- **EXERCISE REQUIREMENTS**
Set out exactly every line of the entries below, starting at the line that holds "12: (216, 309, 194.19)" and stopping after the line that holds "28: (137, 252, 266.61)".

- **DATA FOR PROCESSING**
^^^^^^^^
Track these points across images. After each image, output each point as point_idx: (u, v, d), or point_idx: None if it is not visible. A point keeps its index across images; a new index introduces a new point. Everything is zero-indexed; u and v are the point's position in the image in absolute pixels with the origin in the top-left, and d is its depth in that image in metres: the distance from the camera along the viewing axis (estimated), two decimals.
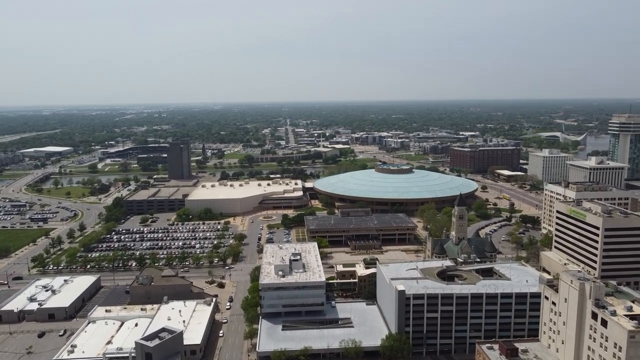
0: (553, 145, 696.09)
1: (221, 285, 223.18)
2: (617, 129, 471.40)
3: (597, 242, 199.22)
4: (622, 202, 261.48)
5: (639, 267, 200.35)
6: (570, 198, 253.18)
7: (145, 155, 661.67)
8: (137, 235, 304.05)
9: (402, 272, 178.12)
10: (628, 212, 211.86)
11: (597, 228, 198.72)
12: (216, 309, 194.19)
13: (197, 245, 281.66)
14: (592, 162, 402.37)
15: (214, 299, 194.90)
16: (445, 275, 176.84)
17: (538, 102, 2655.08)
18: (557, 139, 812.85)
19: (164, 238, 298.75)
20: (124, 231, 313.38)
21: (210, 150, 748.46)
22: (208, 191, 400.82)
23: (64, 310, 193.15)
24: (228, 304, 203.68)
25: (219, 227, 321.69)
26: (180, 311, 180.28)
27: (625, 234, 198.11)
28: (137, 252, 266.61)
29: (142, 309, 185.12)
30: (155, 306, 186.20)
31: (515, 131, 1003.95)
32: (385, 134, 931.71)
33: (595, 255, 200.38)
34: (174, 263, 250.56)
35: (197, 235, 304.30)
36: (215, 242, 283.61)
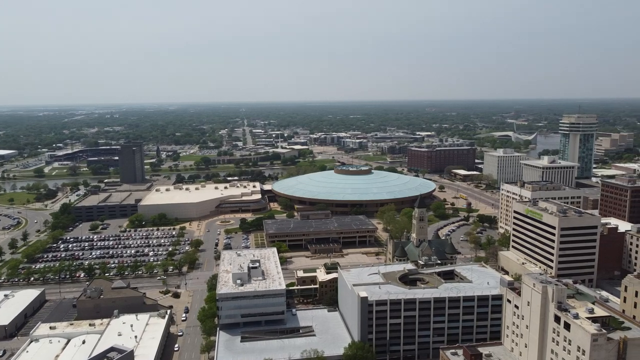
0: (506, 144, 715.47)
1: (176, 295, 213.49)
2: (567, 128, 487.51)
3: (553, 241, 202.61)
4: (574, 201, 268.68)
5: (592, 265, 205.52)
6: (526, 198, 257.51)
7: (96, 158, 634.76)
8: (86, 244, 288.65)
9: (364, 277, 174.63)
10: (582, 212, 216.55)
11: (554, 227, 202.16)
12: (171, 321, 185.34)
13: (151, 253, 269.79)
14: (545, 161, 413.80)
15: (168, 311, 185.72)
16: (407, 279, 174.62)
17: (490, 103, 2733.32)
18: (510, 138, 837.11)
19: (115, 246, 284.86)
20: (72, 239, 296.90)
21: (164, 152, 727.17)
22: (162, 195, 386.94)
23: (3, 329, 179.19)
24: (184, 315, 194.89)
25: (174, 233, 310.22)
26: (132, 325, 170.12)
27: (579, 232, 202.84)
28: (86, 262, 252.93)
29: (90, 325, 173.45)
30: (105, 321, 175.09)
31: (469, 131, 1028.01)
32: (343, 134, 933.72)
33: (552, 255, 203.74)
34: (126, 273, 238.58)
35: (150, 242, 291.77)
36: (170, 249, 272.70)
^^^^^^^^
- **ANSWER FOR THIS EXERCISE**
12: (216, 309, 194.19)
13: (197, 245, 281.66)
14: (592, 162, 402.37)
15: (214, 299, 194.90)
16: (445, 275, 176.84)
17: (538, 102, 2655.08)
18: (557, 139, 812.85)
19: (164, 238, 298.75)
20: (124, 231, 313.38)
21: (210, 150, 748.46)
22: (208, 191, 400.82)
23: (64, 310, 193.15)
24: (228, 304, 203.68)
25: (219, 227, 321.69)
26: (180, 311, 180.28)
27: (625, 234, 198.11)
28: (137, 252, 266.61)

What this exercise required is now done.